Sensual and dreamlike portraits of photographer Flor Garduo

Throughout her career, Mexican photographer Flor Garduo has combined sensual femininity with a touch of impossible. In her nude portraits, photographed in the studio as in nature, the female frame becomes an assembly position between allegory and history, bodily and mystical.

A holds a pear in front of the sea, a bird perched on each of its feet, in Ravens ‘Erbol’. In La Mujer Que Suea (Woman Dreamer, Pinotepa Nacional, Mexico) (1991), an Oaxacan woman stretches to sleep with her arm folded and her head. The composition of the photograph is reminiscent of Henri Rousseau’s Sleeping Gypsy (1897), the curvy bureaucracy of the two iguanas adjacent to his frame reminiscent of Rousseau’s watchful lion.

“I use the frame to tell stories, to recreate myths and dreams,” he told The Eye of Photography in 2019. “I don’t have any sexual motivation when I take pictures of women. It is the procedure of running together, the open mind of the models, the intimacy that makes them bloom like flowers so that their interiors emerge to the fullest.

For more than 4 decades, Garduo has been photographing, and his paintings are living in the collections of the Museum of Modern Art in New York and the National Library of Paris, among others. In 2016, the San Diego Museum of Photographic Arts organized a primary retrospective of his paintings.

Born in Mexico in 1957, her years of training on an outdoor hacienda the capital instilled in her love of nature. Although the peak years in which surrealism flourished in his home country, he is a direct descendant of this lineage. In 1938, André Breton’s stay with Frida Kahlo and Diego Rivera triggered a decade of artistic exchanges between Europe and Mexico City. He studied with Hungarian photographer Kati Horna, exiled to Mexico in 1939 and a vital member of this surrealist medium.

“According to Garduo, his teacher’s greatest influence would be to loosen the reins of his obsessions, erotic fantasies, secret dreams and inhibitions,” wrote essayist and educator Concepción Bados Ciria in “Volatile Bodies: The Photographs of Flor Garduo.” ” Horna, along with the artists Leonora Carrington and Remedios Varo, has produced works focused on the traditions of myth, mysticism and occultism.

This influence can be noted in the references to nature and the unsettling spirits that Garduo evokes in the decoration of his studio, through women wrapped in a colossal flora or hidden in the shadows. In La Aparicion, México (The Appearance) (1998), a woman hides through a black shawl poses naked, her pubic region emerging from the layout of a long skirt of white crinoline, her torso delimiting the darkness of light.

Mythology enters Garduo’s scene in the form of the sensual Greek princess Leda, who grabs Zeus’ neck like a black swan; or the bare form of Atlas that bears the weight of a small tree of the world.

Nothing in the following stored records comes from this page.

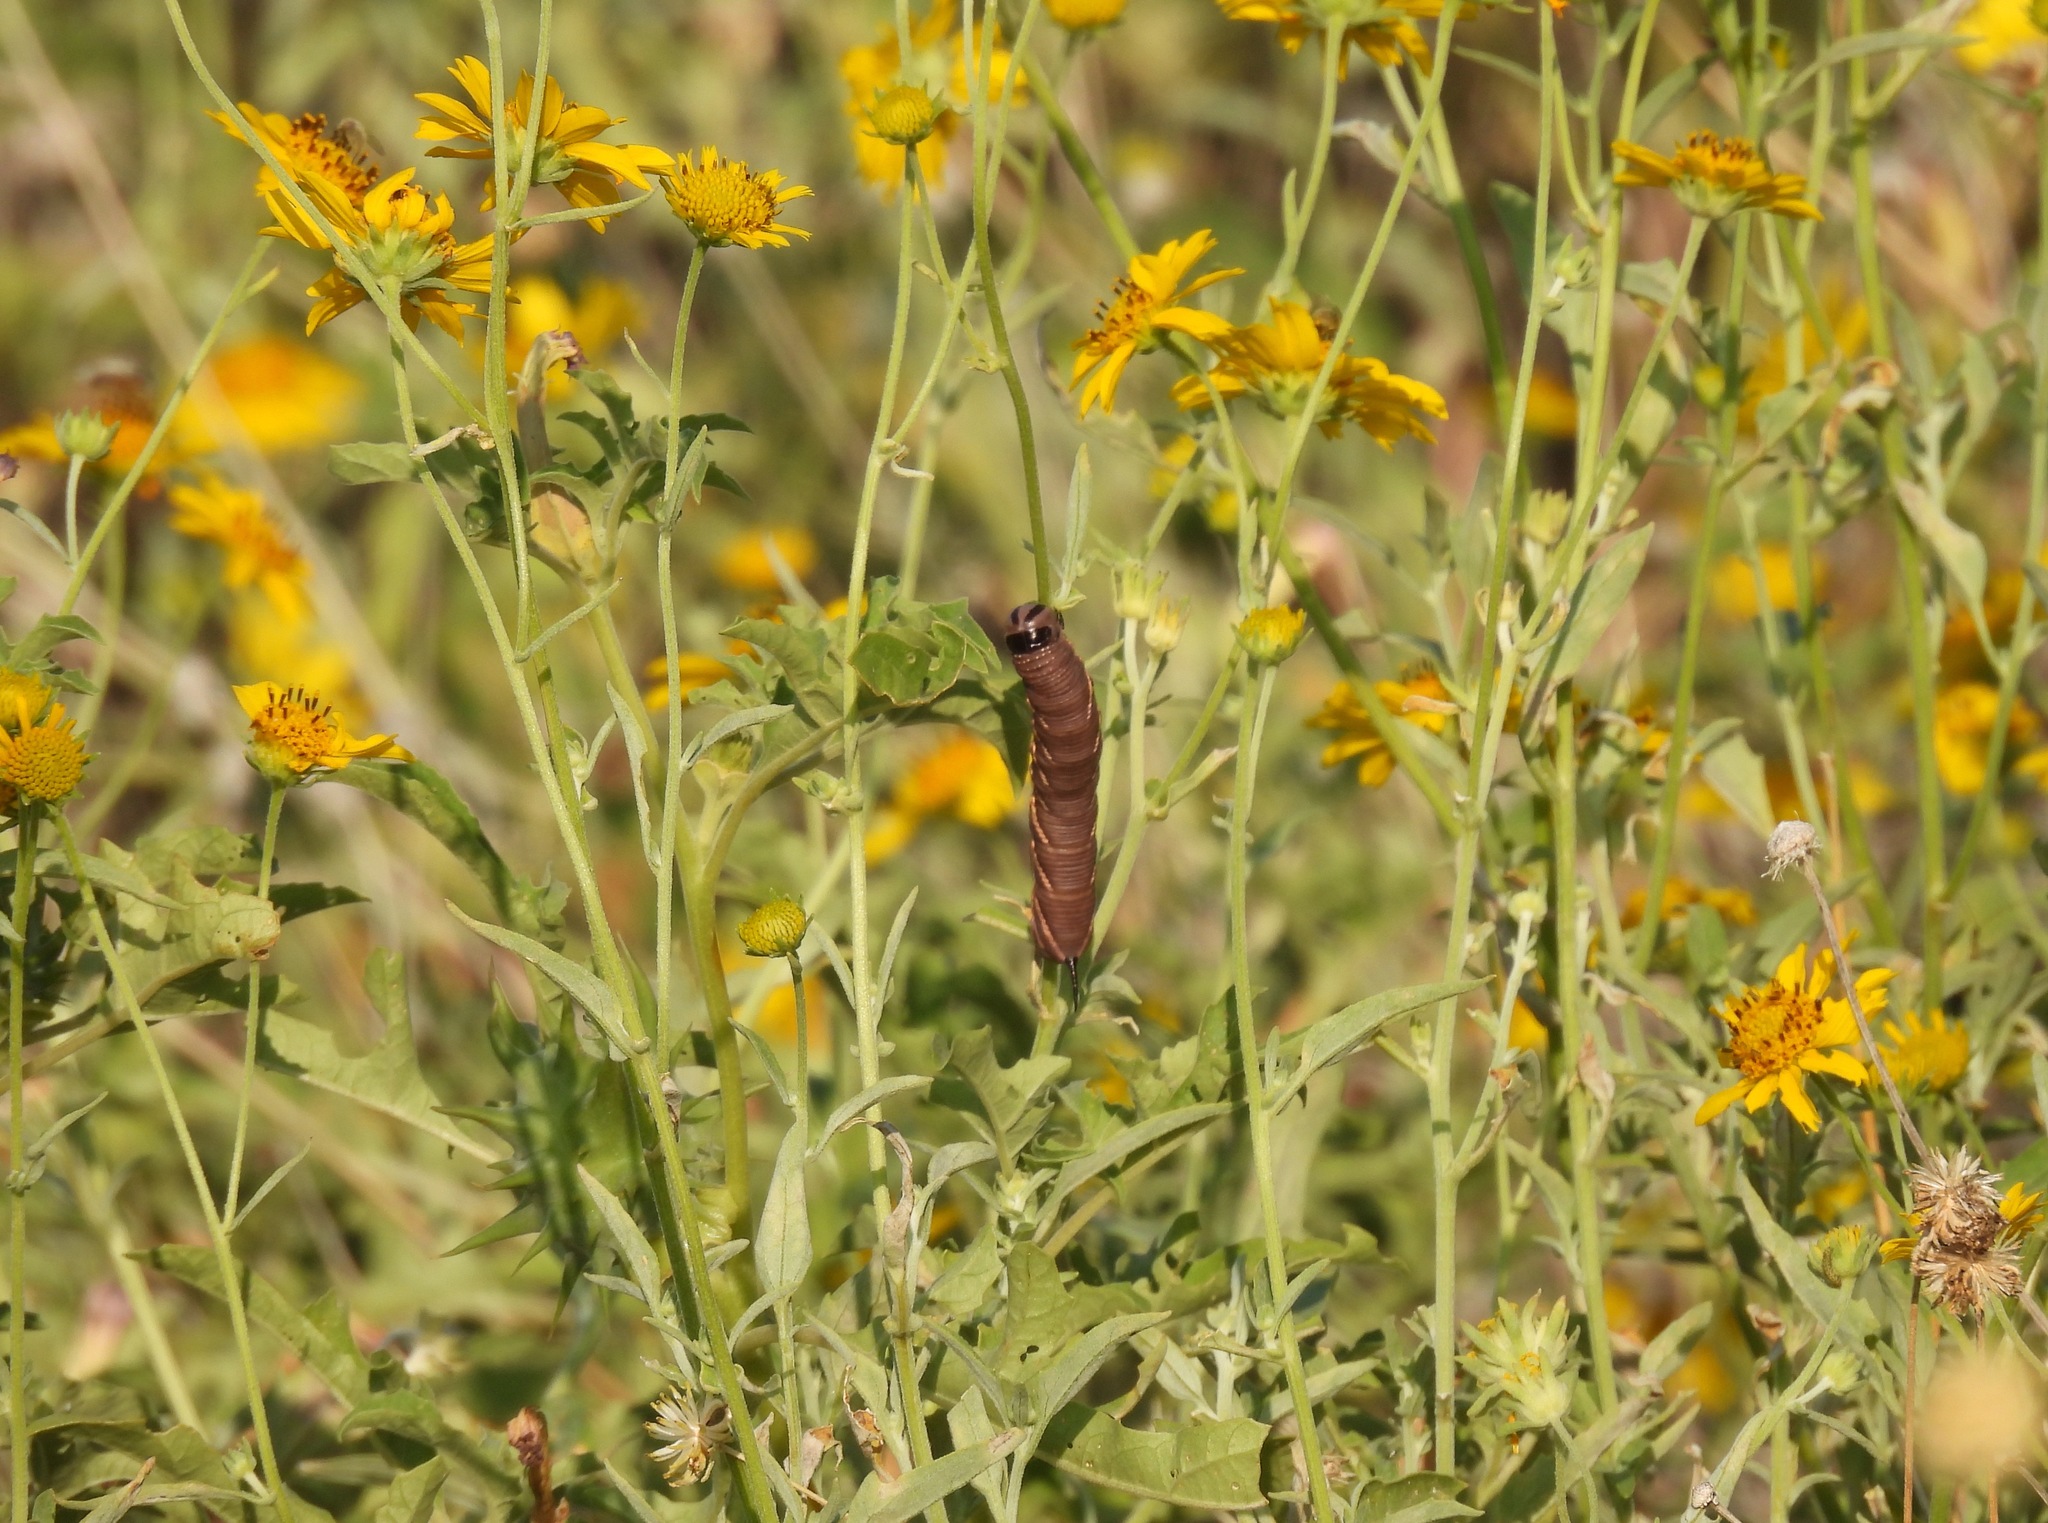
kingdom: Animalia
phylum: Arthropoda
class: Insecta
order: Lepidoptera
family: Sphingidae
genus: Manduca
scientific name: Manduca quinquemaculatus
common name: Five-spotted hawk-moth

He also helped the celebrated 20th-century photographer Manuel Alvarez Bravo, who never officially met the surrealist movement but still imbued his paintings with his ideas. Under his leadership, he perfected his darkroom techniques and told the New York Times in 2016 that “on weekends we take photographs through Array.”

Like Bravo and Horna, as well as its predecessor Graciela Iturbide, Garduo became involved with both the subconscious and the social conscience, exploring the other global as well as his cultural complex.

In the 1980s, Garduo worked with Mexican photographer Mariana Yampolsky on a commission for the Ministry of Public Education. The duo visited rural spaces in search of topics for bilingual literacy books. Garduo became familiar with the country’s indigenous communities, and they in turn reported their work. In 1983, he took a first formative photograph: Agua, Oaxaca, Mexico, (Agua), of an Oaxacan woman wrapped in a towel, partially submerged in front of a waterfall of steam. Two decades later, she photographed Embrace of Light, Mexico, (The Embrace of Light) (2000), a symbol of a woman holding the giant stems of water lily in front of her body. The portrait recalls Rivera’s social realism paintings depicting local street lily vendors, whose flowers dominate their characters.

“Mexican culture is ancient and rich,” Garduo told The Eye of Photography. “It influences Mexicans in a way that’s hard to measure.”

This wealth has made Mexico a nerve center of photography: the artists it has spawned as Bravo and Iturbide, as well as the foreigners who have been attracted, from Edward Weston and Tina Modotti to Paul Strand and Henri Cartier-Bresson.

Two decades before Garduo’s birth, the exiled Guatemalan poet Luis Cardoza and Aragon described the magic that would be trusted by the paintings of generations of Mexican and European artists, through paintings and photographs, and which would be exploited through Garduo. “We are in the land of convulsive beauty, the land of edible deception,” he wrote. “[A] position for the mutable, the unsettling, the other dead, in short, a land of dreams, inescapable through the surreal spirit.

Garduo, which marks the boundary between the genuine and the imaginary, the brain and the self, invites viewers to enter, giving the mercurial appearance of life and death in the flesh.